» **TEXT PROVIDED**

▬▬▬▬▬▬

U.S. citizens living in China will be aware that Chinese financial institutions have been complying with FATCA under an “agreement in substance” with effect from June 2014, due to an IRS threat to withhold payments to foreign financial institutions with U.S. account holders. In contrast, the U.S. has not honored its promises to partner countries to comply with CRS. What does this mean for foreign investors in the U.S.?

Some advisors have suggested to their clients that despite the extension of China CRS to progressively more countries, the lack of reciprocity with the U.S. makes this country a tax haven for Chinese nationals. This is not a scheme in which those investors should have confidence. The trend toward international monitoring of transactions and tax enforcement is inexorable, and involves governments worldwide. As Jinghua Liu, senior tax counsel at FenXun Partners in Beijing advises, “[I]t is not realistic for high-net-[worth] Mainland Chinese people to transfer assets to countries that have not joined the CRS, in order to circumvent the automatic information exchange.”

The Take-Away: The trend toward international monitoring of transactions and tax enforcement is inexorable, and involves governments worldwide.

The Impact: In the short term, Chinese authorities will remain unable to effectively monitor financial activity of Chinese citizens inside the U.S., but technology and international relations are likely to shape the longer-term outcome. Some Chinese investors in Washington State are at risk.

5. What’s Next for China’s Capital Controls 

Last year, China’s State Administration of Foreign Exchange (SAFE) was prompted by a weakening yuan to “introduce” capital controls. Actually, what they did effective December 31, 2016 was to resume enforcement of existing prohibitions on forex transactions for the stated purpose of buying property overseas, and to prohibit the bundling of forex transactions for that purpose through the practice of mayi banjia (蚂蚁搬, or “ants moving”). A recent twist has been the emergence of cryptocurrencies like Bitcoin for dodging the controls. This may well have been a factor in China’s September 2017 closure of their domestic Bitcoin exchanges.

▬▬▬▬▬▬

» **LISTED RECORDS**
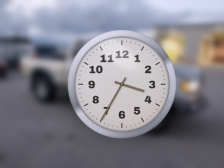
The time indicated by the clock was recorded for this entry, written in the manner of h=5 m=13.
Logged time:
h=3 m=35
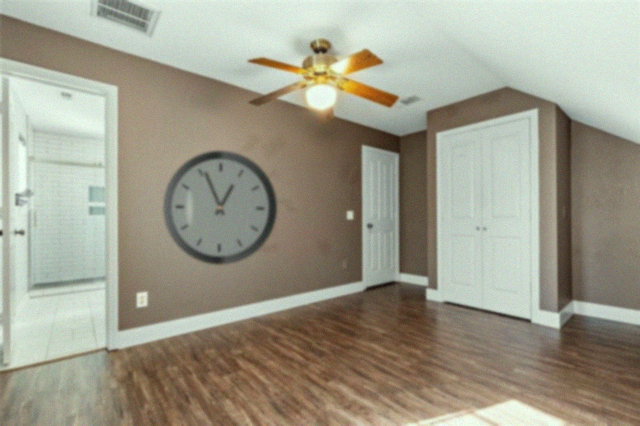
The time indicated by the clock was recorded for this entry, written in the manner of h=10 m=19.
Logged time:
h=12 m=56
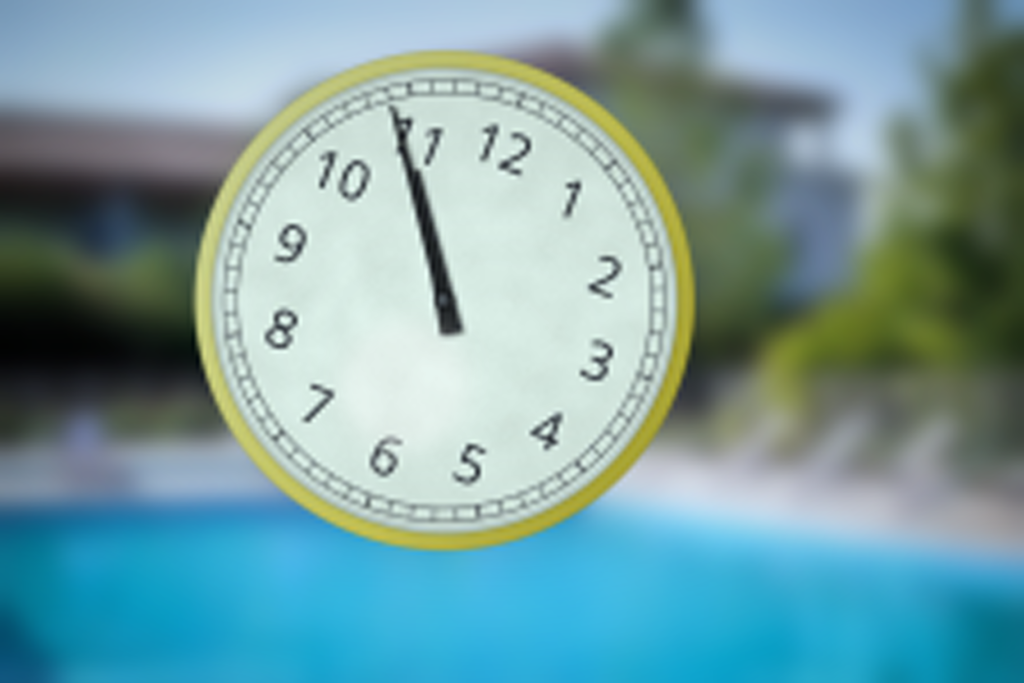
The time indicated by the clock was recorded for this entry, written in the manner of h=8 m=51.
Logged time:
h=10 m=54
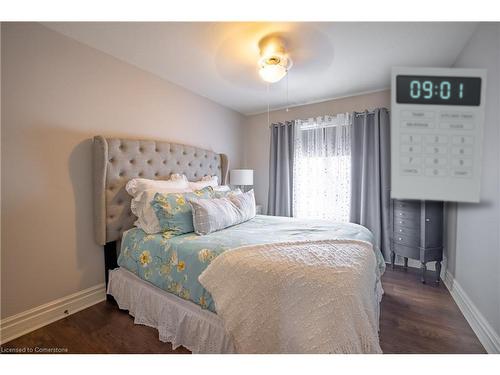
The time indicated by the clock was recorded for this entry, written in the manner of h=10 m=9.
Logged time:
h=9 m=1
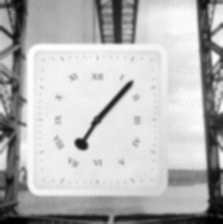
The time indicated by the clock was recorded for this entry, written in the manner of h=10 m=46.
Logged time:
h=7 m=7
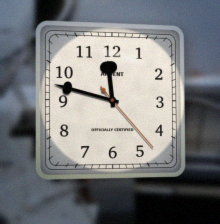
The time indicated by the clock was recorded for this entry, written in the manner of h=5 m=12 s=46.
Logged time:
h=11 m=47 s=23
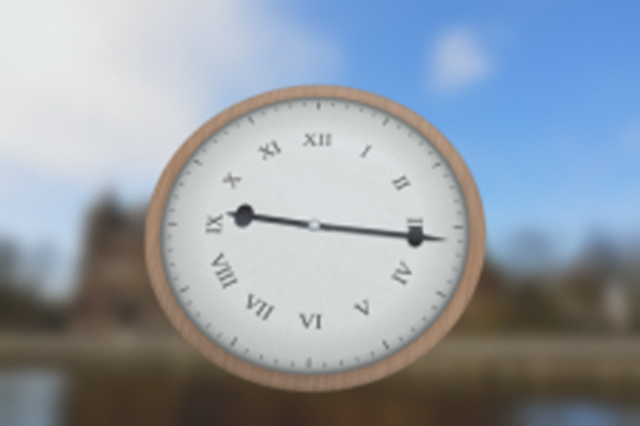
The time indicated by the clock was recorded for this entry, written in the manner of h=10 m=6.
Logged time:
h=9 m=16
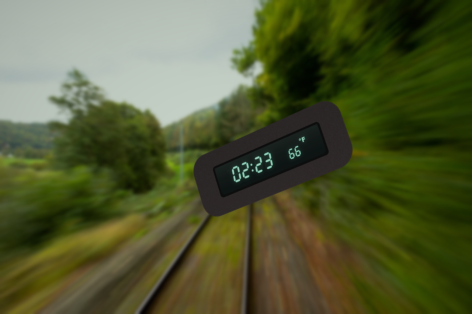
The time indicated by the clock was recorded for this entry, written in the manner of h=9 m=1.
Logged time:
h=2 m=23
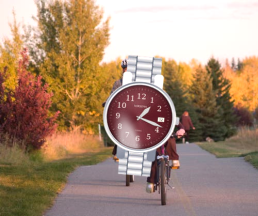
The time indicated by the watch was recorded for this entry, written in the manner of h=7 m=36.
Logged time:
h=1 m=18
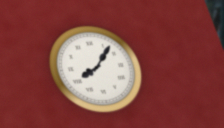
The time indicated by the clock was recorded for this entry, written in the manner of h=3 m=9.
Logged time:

▬▬▬▬▬▬

» **AIM 1**
In the text on tax reporting and China's capital controls, starting when have Chinese financial institutions been complying with FATCA?
» **AIM 2**
Continue the text on tax reporting and China's capital controls, picking up after its last sentence.

» **TASK RESULT 1**
Since June 2014.

» **TASK RESULT 2**
China’s policy on foreign exchange and overseas transactions, like so much about China itself, is complex and multifaceted, the product of multiple aims and concerns. Most commonly stated is the need to maintain the value of the renminbi. There is also the essential political matter of social cohesion to be minded, which has resulted in President Xi’s anticorruption campaign. Inhibiting conversions of ill-gotten gains into overseas property is certainly an objective of this campaign.

There is also the wider aim of channeling investment into state priorities—China is still a planned economy with an industrial policy, as explained by Andrew Polk of Trivium/China, “First, China is not shutting down deals altogether—they are just trying to rein in what they see as ‘irrational investment’ … Secondly, [a]uthorities are zeroing in on areas like real estate, hotels, luxury, entertainment and sports teams for greater restrictions. They deem such deals as having no ‘national benefit.'”

In August, SAFE declared that “China’s economy has been performing well,” and that the stable renminbi exchange rate had made “domestic market participants more sensible in foreign-related transactions.” Yet be cautious. Such remarks by Chinese officials are characteristically opaque and need not portend change.

The Take-Away: China’s policy on foreign exchange and overseas transactions, like so much about China itself, is complex and multifaceted, the product of multiple aims and concerns.

The Impact: China will continue to restrict investment in overseas properties for the duration of the Xi Presidency, although Chinese investors in Washington State and elsewhere will continue to find workarounds.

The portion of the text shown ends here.